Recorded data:
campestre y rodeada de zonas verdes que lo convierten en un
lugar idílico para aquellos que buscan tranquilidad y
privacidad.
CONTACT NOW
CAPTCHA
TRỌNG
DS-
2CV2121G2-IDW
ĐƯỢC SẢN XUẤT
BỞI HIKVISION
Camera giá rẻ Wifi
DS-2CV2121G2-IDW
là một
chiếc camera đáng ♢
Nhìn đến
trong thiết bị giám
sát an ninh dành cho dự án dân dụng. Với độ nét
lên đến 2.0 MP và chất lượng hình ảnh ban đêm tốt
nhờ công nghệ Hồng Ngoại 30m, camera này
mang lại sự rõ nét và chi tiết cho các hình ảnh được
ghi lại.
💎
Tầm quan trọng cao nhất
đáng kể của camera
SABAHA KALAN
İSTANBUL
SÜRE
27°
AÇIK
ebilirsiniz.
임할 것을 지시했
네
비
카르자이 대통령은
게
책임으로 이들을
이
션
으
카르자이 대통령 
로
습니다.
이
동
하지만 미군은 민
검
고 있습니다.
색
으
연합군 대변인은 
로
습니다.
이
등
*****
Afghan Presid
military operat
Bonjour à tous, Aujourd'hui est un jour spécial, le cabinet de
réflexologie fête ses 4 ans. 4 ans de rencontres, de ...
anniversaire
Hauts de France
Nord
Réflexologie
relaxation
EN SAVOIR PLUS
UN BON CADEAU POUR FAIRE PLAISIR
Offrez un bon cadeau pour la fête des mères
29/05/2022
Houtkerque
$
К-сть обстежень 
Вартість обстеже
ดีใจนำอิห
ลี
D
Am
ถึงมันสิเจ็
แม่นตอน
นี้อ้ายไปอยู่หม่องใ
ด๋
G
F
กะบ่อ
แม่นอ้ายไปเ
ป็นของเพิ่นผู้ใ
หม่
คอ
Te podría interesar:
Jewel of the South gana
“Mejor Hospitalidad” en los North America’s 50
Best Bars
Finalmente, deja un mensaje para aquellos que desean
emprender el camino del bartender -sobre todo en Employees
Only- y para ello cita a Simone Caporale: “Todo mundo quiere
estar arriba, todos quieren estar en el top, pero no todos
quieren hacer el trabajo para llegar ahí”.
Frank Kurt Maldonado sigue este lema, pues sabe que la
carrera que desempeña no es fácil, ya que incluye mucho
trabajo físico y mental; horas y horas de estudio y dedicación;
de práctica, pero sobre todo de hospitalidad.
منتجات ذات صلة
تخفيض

Work request:
Retype the records from the very beginning up to and including the line that contains "estar arriba, todos", leaving every character unchanged.

Written response:
campestre y rodeada de zonas verdes que lo convierten en un
lugar idílico para aquellos que buscan tranquilidad y
privacidad.
CONTACT NOW
CAPTCHA
TRỌNG
DS-
2CV2121G2-IDW
ĐƯỢC SẢN XUẤT
BỞI HIKVISION
Camera giá rẻ Wifi
DS-2CV2121G2-IDW
là một
chiếc camera đáng ♢
Nhìn đến
trong thiết bị giám
sát an ninh dành cho dự án dân dụng. Với độ nét
lên đến 2.0 MP và chất lượng hình ảnh ban đêm tốt
nhờ công nghệ Hồng Ngoại 30m, camera này
mang lại sự rõ nét và chi tiết cho các hình ảnh được
ghi lại.
💎
Tầm quan trọng cao nhất
đáng kể của camera
SABAHA KALAN
İSTANBUL
SÜRE
27°
AÇIK
ebilirsiniz.
임할 것을 지시했
네
비
카르자이 대통령은
게
책임으로 이들을
이
션
으
카르자이 대통령 
로
습니다.
이
동
하지만 미군은 민
검
고 있습니다.
색
으
연합군 대변인은 
로
습니다.
이
등
*****
Afghan Presid
military operat
Bonjour à tous, Aujourd'hui est un jour spécial, le cabinet de
réflexologie fête ses 4 ans. 4 ans de rencontres, de ...
anniversaire
Hauts de France
Nord
Réflexologie
relaxation
EN SAVOIR PLUS
UN BON CADEAU POUR FAIRE PLAISIR
Offrez un bon cadeau pour la fête des mères
29/05/2022
Houtkerque
$
К-сть обстежень 
Вартість обстеже
ดีใจนำอิห
ลี
D
Am
ถึงมันสิเจ็
แม่นตอน
นี้อ้ายไปอยู่หม่องใ
ด๋
G
F
กะบ่อ
แม่นอ้ายไปเ
ป็นของเพิ่นผู้ใ
หม่
คอ
Te podría interesar:
Jewel of the South gana
“Mejor Hospitalidad” en los North America’s 50
Best Bars
Finalmente, deja un mensaje para aquellos que desean
emprender el camino del bartender -sobre todo en Employees
Only- y para ello cita a Simone Caporale: “Todo mundo quiere
estar arriba, todos quieren estar en el top, pero no todos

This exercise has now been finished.